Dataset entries
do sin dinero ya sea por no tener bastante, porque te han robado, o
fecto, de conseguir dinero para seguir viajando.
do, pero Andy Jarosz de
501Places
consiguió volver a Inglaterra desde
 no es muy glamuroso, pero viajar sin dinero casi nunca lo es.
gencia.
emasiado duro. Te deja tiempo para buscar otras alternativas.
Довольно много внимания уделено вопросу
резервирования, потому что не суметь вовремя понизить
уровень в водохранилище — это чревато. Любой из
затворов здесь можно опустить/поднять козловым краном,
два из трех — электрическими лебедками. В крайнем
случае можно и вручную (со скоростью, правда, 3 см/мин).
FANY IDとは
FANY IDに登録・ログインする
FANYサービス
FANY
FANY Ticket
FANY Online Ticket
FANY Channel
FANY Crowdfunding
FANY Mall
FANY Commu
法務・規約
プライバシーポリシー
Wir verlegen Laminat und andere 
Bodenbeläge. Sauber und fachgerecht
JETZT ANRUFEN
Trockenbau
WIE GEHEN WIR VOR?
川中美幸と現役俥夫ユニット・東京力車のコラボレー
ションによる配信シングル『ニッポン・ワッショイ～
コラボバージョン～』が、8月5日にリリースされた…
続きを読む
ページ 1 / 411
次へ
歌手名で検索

...

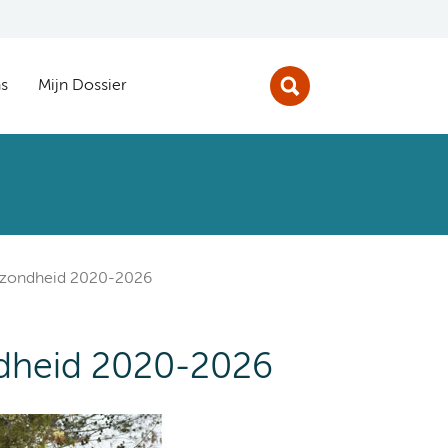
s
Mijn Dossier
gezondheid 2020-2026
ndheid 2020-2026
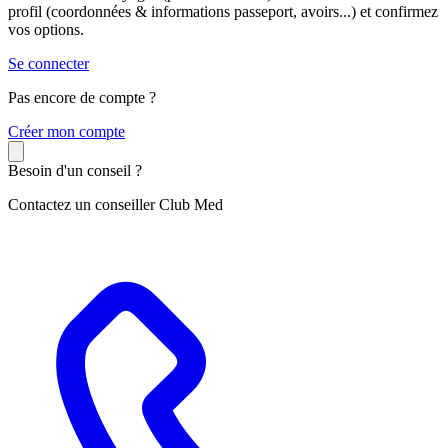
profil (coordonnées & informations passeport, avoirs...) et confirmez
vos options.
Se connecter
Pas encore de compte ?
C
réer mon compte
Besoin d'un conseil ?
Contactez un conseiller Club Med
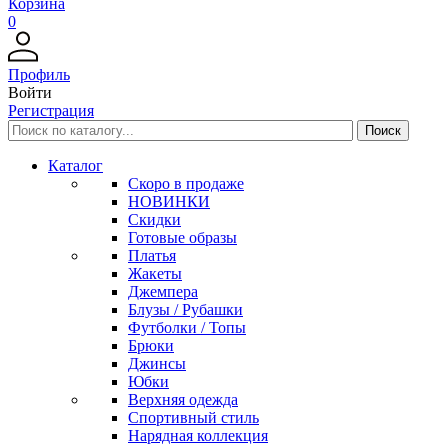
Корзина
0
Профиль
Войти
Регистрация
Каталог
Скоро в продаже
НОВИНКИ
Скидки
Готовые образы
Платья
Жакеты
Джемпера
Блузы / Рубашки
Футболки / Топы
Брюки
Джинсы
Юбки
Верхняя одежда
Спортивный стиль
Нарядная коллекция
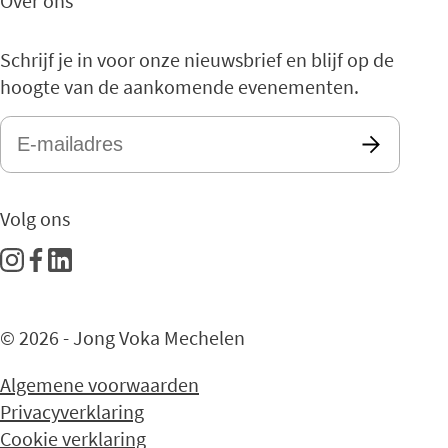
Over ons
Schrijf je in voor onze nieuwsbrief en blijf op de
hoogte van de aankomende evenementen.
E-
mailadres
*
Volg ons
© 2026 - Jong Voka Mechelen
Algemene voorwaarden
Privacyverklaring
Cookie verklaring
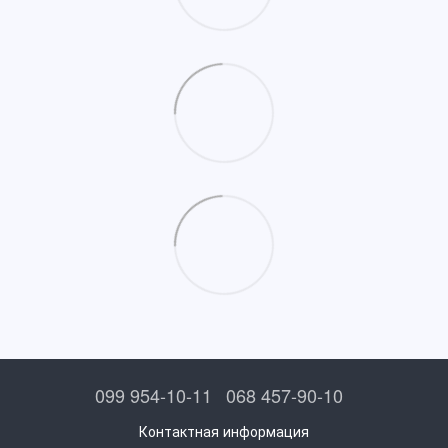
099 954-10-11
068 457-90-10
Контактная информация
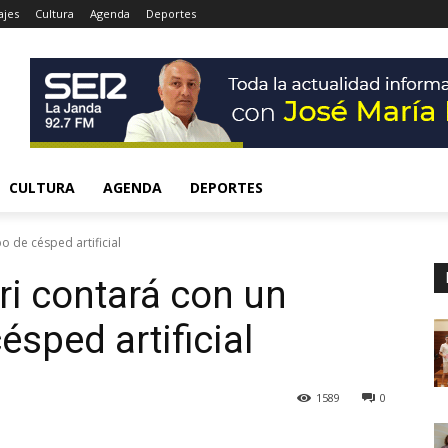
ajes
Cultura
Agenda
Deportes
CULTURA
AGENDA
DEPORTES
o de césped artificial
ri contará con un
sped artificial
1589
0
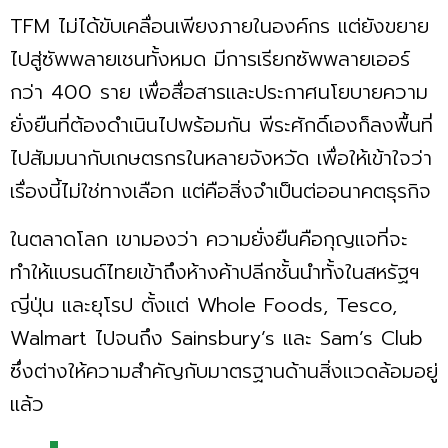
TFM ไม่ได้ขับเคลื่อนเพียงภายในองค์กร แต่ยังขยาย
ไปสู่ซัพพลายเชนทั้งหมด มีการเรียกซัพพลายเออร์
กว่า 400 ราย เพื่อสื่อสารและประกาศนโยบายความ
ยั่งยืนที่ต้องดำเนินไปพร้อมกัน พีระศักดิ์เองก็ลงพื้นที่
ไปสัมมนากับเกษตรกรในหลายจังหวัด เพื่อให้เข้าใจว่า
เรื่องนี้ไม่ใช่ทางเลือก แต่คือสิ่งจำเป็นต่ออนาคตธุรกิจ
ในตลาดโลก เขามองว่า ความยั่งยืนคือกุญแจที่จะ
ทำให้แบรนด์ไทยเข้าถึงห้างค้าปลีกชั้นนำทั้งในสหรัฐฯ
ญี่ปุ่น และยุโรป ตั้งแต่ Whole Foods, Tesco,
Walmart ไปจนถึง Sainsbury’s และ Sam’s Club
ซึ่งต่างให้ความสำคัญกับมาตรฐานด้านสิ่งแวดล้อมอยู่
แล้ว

* * *

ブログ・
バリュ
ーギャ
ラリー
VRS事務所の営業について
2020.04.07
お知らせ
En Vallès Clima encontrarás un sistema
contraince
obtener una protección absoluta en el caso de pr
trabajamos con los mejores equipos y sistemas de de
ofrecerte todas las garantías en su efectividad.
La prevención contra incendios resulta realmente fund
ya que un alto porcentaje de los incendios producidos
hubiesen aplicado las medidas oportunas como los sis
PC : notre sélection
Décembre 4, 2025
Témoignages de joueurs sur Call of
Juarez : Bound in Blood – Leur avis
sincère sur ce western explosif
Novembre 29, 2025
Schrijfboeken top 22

Activity: Return, word for word, the lines of the data above from the line with "ไปสัมมนากับเกษ" through the line with "ญี่ปุ่น และยุโรป ตั้งแต่", inclusive.

Answer to this exercise:
ไปสัมมนากับเกษตรกรในหลายจังหวัด เพื่อให้เข้าใจว่า
เรื่องนี้ไม่ใช่ทางเลือก แต่คือสิ่งจำเป็นต่ออนาคตธุรกิจ
ในตลาดโลก เขามองว่า ความยั่งยืนคือกุญแจที่จะ
ทำให้แบรนด์ไทยเข้าถึงห้างค้าปลีกชั้นนำทั้งในสหรัฐฯ
ญี่ปุ่น และยุโรป ตั้งแต่ Whole Foods, Tesco,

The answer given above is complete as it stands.